## Items drawn from a data source

-- -- --

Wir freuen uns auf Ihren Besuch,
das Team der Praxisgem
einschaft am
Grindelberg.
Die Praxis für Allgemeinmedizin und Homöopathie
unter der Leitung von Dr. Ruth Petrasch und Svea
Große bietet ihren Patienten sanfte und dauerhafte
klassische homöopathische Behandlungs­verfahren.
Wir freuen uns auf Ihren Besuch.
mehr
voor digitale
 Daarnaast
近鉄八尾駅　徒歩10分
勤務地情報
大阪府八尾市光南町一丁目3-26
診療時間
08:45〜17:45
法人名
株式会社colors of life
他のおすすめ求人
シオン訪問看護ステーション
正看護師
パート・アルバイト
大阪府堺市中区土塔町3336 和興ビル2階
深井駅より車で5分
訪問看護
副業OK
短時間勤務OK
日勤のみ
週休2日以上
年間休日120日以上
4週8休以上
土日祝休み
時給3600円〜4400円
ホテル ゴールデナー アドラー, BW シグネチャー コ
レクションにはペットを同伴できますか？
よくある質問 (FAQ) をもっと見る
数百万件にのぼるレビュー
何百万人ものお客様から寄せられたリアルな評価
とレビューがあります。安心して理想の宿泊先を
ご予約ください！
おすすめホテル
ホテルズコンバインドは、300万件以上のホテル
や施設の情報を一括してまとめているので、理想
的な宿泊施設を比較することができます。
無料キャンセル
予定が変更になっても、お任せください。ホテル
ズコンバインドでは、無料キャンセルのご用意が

-- -- --

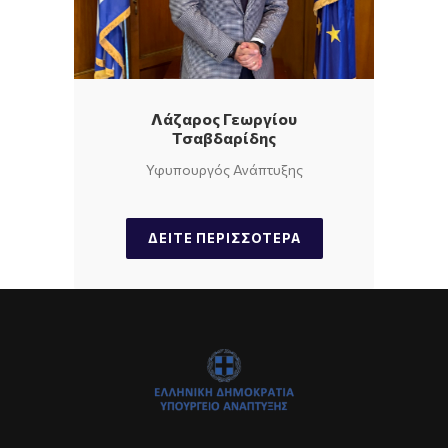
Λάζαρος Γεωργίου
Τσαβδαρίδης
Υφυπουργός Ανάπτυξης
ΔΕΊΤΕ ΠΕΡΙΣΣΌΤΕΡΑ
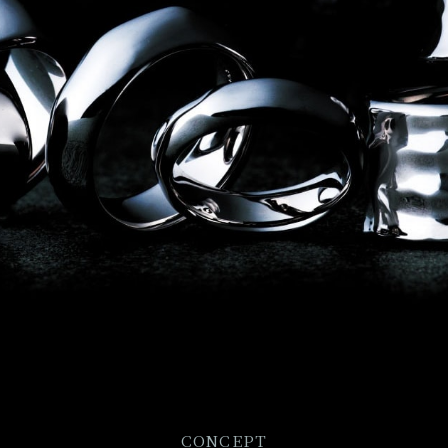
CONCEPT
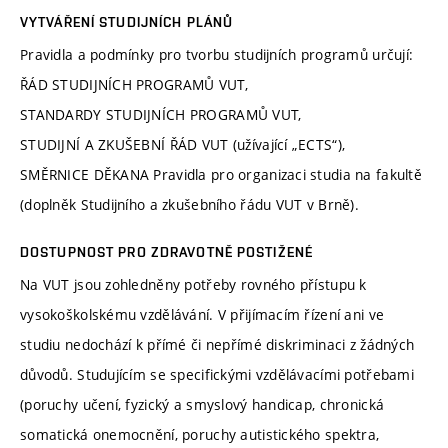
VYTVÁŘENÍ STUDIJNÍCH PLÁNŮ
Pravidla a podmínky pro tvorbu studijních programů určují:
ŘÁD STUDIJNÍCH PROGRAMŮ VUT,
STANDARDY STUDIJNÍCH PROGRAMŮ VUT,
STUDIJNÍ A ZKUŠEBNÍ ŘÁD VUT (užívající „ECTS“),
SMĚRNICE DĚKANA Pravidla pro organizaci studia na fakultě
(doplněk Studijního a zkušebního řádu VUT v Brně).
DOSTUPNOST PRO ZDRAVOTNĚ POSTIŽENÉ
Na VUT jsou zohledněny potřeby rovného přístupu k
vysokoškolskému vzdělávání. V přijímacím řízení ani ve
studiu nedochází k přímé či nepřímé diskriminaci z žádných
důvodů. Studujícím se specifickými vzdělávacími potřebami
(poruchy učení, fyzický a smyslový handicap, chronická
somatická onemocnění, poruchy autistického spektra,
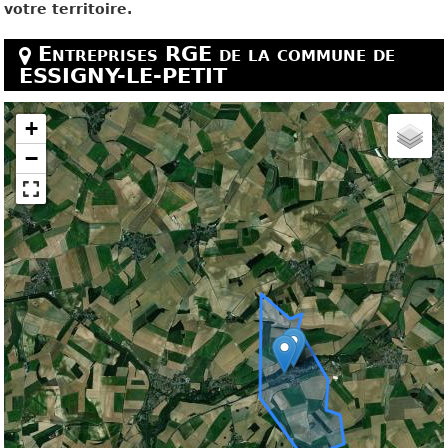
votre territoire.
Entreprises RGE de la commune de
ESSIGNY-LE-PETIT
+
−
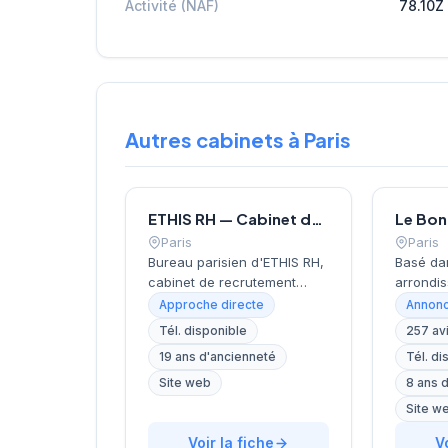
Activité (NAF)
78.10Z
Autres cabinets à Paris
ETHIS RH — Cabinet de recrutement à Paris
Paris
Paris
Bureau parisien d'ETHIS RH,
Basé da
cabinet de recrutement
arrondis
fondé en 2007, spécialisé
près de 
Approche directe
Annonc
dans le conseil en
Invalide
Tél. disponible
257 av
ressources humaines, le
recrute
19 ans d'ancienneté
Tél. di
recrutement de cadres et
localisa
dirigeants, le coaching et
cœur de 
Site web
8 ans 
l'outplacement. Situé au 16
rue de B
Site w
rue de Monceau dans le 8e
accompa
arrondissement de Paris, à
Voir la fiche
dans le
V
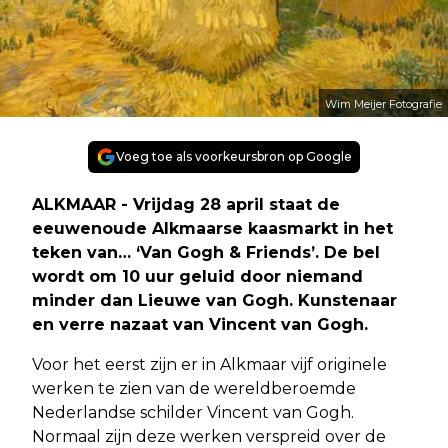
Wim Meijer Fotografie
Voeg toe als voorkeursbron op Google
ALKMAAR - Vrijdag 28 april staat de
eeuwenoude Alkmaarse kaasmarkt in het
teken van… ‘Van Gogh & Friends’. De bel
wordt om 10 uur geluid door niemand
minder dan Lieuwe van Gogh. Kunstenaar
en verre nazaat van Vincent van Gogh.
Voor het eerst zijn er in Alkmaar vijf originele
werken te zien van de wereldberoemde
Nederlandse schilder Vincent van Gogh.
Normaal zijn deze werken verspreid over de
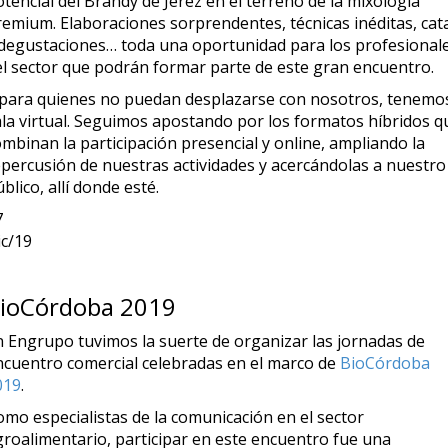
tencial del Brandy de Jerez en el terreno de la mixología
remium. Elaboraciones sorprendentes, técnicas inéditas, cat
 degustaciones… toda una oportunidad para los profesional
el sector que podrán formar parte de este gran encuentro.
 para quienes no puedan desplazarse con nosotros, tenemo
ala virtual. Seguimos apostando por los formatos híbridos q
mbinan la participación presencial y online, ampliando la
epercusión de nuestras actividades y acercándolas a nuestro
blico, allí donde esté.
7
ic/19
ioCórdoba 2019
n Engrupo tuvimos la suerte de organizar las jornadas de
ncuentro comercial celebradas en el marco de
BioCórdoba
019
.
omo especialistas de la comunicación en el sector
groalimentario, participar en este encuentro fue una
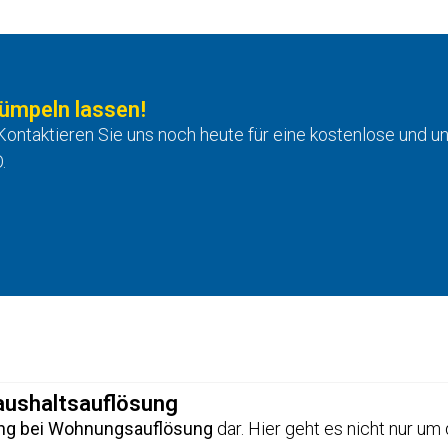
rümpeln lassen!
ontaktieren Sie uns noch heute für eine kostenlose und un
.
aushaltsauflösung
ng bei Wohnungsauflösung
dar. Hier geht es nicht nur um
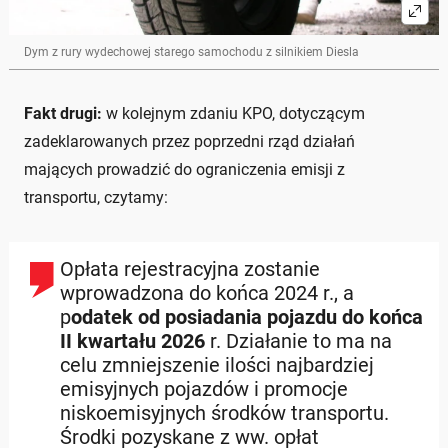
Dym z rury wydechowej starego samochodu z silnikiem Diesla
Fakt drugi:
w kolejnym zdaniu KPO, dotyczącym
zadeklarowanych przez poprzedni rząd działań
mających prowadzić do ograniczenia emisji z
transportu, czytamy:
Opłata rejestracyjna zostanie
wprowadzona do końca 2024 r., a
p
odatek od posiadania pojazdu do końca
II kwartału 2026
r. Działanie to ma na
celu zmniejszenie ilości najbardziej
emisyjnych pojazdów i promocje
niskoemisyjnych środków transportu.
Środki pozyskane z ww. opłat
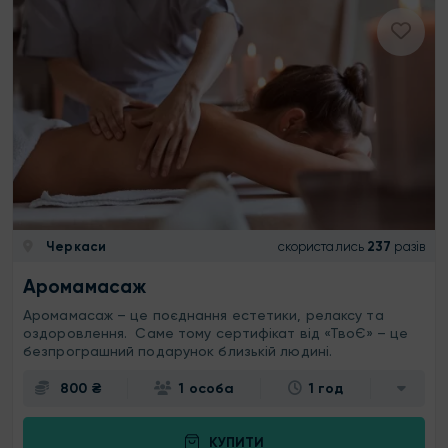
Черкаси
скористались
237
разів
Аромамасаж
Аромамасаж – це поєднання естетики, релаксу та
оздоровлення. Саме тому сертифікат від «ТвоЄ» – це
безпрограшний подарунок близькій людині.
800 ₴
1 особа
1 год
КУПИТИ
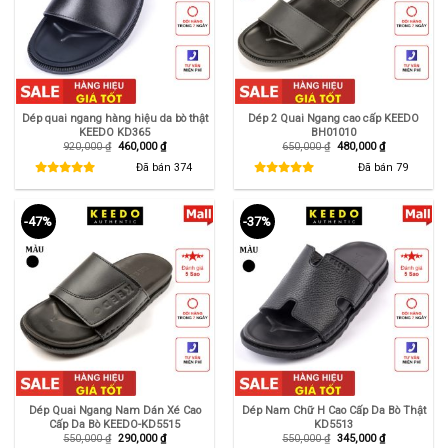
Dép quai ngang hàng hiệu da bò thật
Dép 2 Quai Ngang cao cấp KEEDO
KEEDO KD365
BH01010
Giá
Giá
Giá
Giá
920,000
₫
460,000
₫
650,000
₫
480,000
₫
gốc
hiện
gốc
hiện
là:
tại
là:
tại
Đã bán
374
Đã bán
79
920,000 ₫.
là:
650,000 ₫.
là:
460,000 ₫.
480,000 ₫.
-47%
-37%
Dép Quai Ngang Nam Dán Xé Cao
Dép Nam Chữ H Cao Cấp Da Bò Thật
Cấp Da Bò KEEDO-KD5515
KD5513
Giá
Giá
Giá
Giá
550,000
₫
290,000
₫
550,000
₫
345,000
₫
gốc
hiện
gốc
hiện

-- -- --

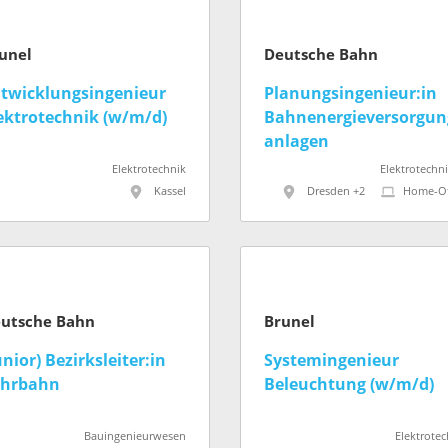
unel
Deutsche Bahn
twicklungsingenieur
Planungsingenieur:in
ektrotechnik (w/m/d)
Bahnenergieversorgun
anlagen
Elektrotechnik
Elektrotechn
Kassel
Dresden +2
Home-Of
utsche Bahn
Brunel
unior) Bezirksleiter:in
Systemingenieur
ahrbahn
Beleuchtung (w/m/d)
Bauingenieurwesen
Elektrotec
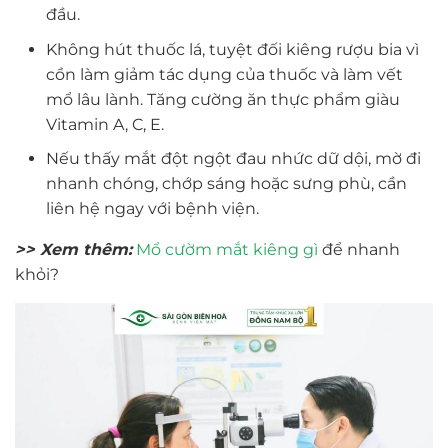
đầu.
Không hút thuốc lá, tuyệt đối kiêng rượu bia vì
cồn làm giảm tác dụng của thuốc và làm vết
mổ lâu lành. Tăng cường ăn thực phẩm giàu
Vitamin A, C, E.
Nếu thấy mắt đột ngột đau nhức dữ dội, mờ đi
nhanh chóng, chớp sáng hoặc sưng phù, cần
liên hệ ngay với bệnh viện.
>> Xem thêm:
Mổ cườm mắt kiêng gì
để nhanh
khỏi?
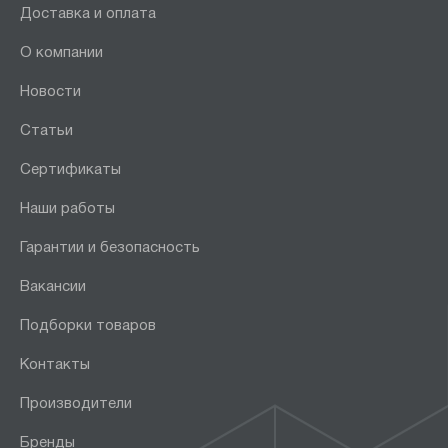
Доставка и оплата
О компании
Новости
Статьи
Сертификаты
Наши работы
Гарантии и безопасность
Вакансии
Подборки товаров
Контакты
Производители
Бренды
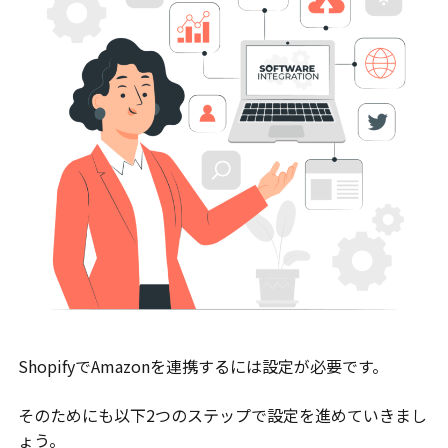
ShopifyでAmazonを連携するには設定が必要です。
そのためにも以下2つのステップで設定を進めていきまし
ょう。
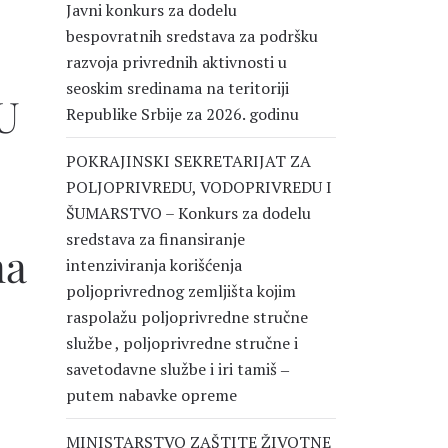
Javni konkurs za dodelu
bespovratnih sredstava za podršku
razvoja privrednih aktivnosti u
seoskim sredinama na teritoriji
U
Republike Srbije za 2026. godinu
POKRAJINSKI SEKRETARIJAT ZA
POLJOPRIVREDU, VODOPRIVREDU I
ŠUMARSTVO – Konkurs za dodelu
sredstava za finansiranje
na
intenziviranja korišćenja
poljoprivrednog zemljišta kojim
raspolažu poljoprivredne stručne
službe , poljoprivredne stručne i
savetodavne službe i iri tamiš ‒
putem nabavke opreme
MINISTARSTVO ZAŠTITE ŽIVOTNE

-- -- --

## What you will do
Please count how many lines in the rows above contain the string "este". Reply with the number alone.

## Task response
2